Scotland’s Argyll Forest Park became the first British Forest Park in 1935, and the reasons why will be clear to visitors. The park is filled with pristine lochs, mountains, forests and glens. Located in the northern area of Scotland’s rugged and rural Cowal Peninsula, the park sits between Loch Long and Loch Fyne. The park’s dramatic landscape is set in the Loch Lomond and The Trossachs National Park and extends from Holy Loch to Loch Lomond.
The park covers 60,000 acres of land and includes the entirety of Loch Eck, a long and narrow loch. The park's year-round visiting options offer many opportunities to enjoy the area's natural wildlife and diverse habitats. Its unspoilt environment means it offers ideal viewing of species like birds of prey and red deer. You can also find good fishing in freshwater lochs like Loch Eck, and dolphins, porpoises and basking sharks swim in the sea lochs nearby.
Such a location offers a number of outdoor activities, including fishing, walking, horse riding, climbing, cycling and simply taking in the beautiful vistas. The walking options are varied and routes can be found for those wanting an easy stroll as well as those eager for exploring more rugged and challenging terrain.
The Arrochar Alps, found north of Glen Croe, are well known for good climbing and include Ben Arthur (also known as 'The Cobbler'), which stands at 2,891 feet. The area also contains many off-road cycle trails of varying difficulty and forest paths for horse riding.

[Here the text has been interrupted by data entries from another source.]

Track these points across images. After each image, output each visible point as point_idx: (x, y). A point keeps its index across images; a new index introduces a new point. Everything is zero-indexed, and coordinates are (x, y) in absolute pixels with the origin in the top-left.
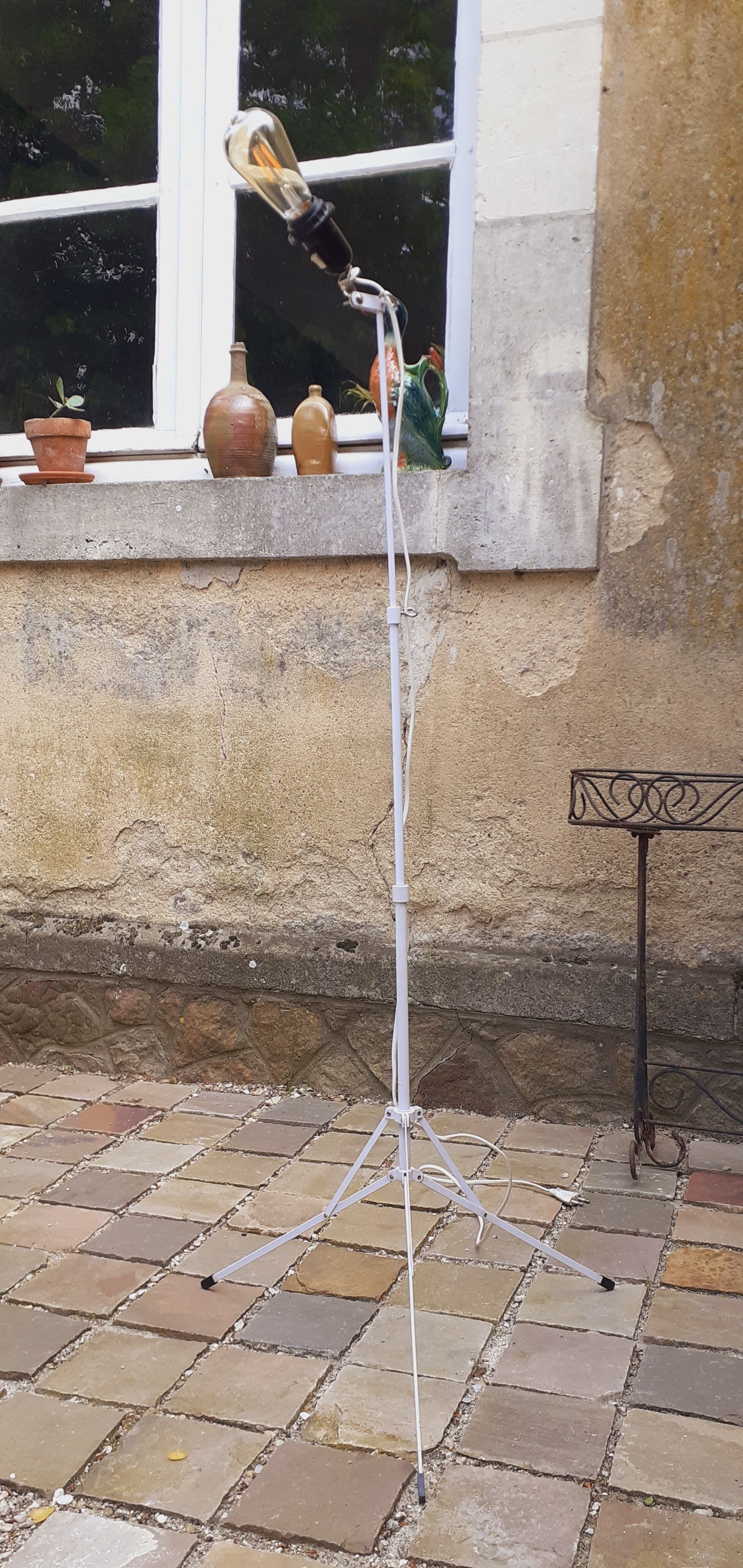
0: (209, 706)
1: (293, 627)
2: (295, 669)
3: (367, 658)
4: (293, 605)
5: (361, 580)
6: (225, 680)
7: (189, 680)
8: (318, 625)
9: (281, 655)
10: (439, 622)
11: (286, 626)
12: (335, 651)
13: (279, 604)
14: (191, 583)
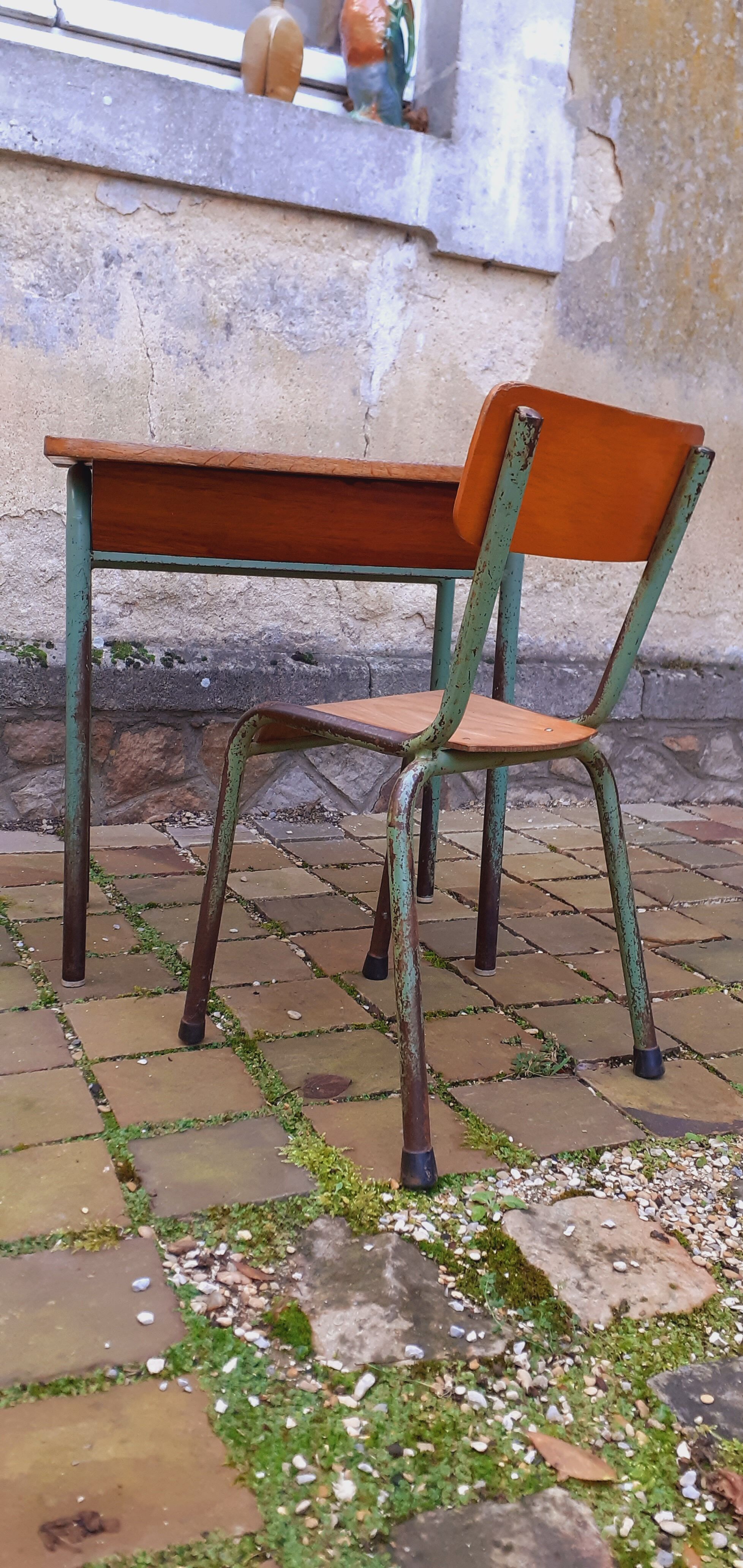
0: (131, 367)
1: (239, 282)
2: (244, 335)
3: (327, 332)
4: (242, 256)
5: (324, 240)
6: (154, 336)
7: (107, 330)
8: (272, 285)
9: (228, 315)
10: (406, 303)
11: (232, 280)
12: (291, 319)
13: (226, 251)
14: (110, 204)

Visitors can venture into the park on their own to take advantage of the magnificent scenery, or they can turn to activity centres like the Benmore Centre for Outdoor Education and the Ardentinny Outdoor Education Centre, which also offers a number of water sports opportunities.
The surrounding area is spoilt for choice of accommodation, including hotels, bed and breakfasts and self catering thatched cottages, chalets or log cabins. Other nearby attractions are the Trossachs and Loch Lomond. The nearby Benmore Botanic Gardens offer an amazing array of flowering trees and shrubs. Highlights include more than 300 species of rhododendron and the garden entrance of a stunning 'avenue' of redwood trees.
Argyll Forest Park is approximately one hour from Glasgow and its relative remoteness means the journey can seem imposing but there are two equally interesting routes. Travellers can either take the M8 to Gourock or Greenock and then take a ferry from there or drive along the A82 up Loch Lomond's western side to Arrochar. While the park is near small hamlets and villages like Glenbranter, Ardentinny and Lochgoilhead, the nearest town to the park is the former Victorian holiday resort town of Dunoon. Home to the region’s best shopping and dining, Dunoon also hosts the Cowal Highland Gathering, the largest Highland games in the world, on the last weekend of August each year. Excellent angling can also be found on the piers of Dunoon or other areas on the shores of the Firth of Clyde.